Remedium na problem ze zlokalizowaniem bezpośredniego źródła ataku ma być nałożenie odpowiedzialności na kraje w których cyberterroryści prowadzili swoje działania. Jest to paralela z zasadą wypracowaną przez administrację Busha zakładającą karanie krajów goszczących na swym terytorium organizacje terrorystyczne, która doprowadziła do wojny w Afganistanie.
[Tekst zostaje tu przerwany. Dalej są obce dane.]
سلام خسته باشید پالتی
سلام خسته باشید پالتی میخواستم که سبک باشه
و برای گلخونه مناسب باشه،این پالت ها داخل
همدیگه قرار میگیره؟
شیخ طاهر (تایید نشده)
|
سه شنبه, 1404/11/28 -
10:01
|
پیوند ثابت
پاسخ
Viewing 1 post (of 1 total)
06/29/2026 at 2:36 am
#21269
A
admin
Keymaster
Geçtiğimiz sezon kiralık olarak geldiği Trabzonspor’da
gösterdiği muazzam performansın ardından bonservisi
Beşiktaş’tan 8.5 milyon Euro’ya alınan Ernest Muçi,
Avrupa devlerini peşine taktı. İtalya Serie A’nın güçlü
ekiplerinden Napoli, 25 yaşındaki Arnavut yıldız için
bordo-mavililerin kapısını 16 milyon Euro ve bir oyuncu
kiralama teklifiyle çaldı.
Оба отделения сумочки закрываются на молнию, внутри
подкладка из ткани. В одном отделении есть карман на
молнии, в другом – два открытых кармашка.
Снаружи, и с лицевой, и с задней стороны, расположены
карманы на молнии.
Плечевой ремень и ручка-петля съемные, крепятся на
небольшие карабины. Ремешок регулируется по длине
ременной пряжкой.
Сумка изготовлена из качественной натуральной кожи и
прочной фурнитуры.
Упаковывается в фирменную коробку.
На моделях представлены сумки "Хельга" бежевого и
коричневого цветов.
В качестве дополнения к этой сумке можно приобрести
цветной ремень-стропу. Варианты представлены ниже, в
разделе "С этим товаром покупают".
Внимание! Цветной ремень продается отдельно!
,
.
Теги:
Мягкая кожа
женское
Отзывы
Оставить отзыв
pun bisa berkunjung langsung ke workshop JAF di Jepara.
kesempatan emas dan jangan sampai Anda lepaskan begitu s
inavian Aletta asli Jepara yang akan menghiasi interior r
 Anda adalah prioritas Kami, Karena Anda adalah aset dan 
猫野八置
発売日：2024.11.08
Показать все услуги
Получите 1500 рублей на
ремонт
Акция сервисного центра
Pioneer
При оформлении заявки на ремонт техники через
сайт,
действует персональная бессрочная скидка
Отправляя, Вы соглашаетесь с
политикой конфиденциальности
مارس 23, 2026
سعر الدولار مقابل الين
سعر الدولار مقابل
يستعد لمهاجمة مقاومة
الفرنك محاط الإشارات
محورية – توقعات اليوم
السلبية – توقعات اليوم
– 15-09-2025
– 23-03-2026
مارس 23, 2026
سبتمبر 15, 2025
Świadomość, że atak cybernetyczny przeprowadzony z komputerów znajdujących się w kraju konkretnego przywódcy, może wzbudzić gniew Ameryki który może skłonić ją do odpowiedzi militarnej może dalece zdyscyplinować kraje, takie jak Rosja i Chiny, z których terenu najczęściej przeprowadzane są cyberataki na Zachód.

***

Nowe wojny wymagają zastosowania nowych środków. Amerykanie to rozumieją i formułują pierwsze zasady wojny w cyberprzestrzeni. W przestrzeni której geopolityka się nie ima – ima się za to stanowcze określenie konsekwencji agresji. Im szybciej pozostałe kraje NATO zaimplementują te zasady, tym mniejsze straty przyniesie cyberterroryzm.

Tagi:

Komentarze są niedostępne.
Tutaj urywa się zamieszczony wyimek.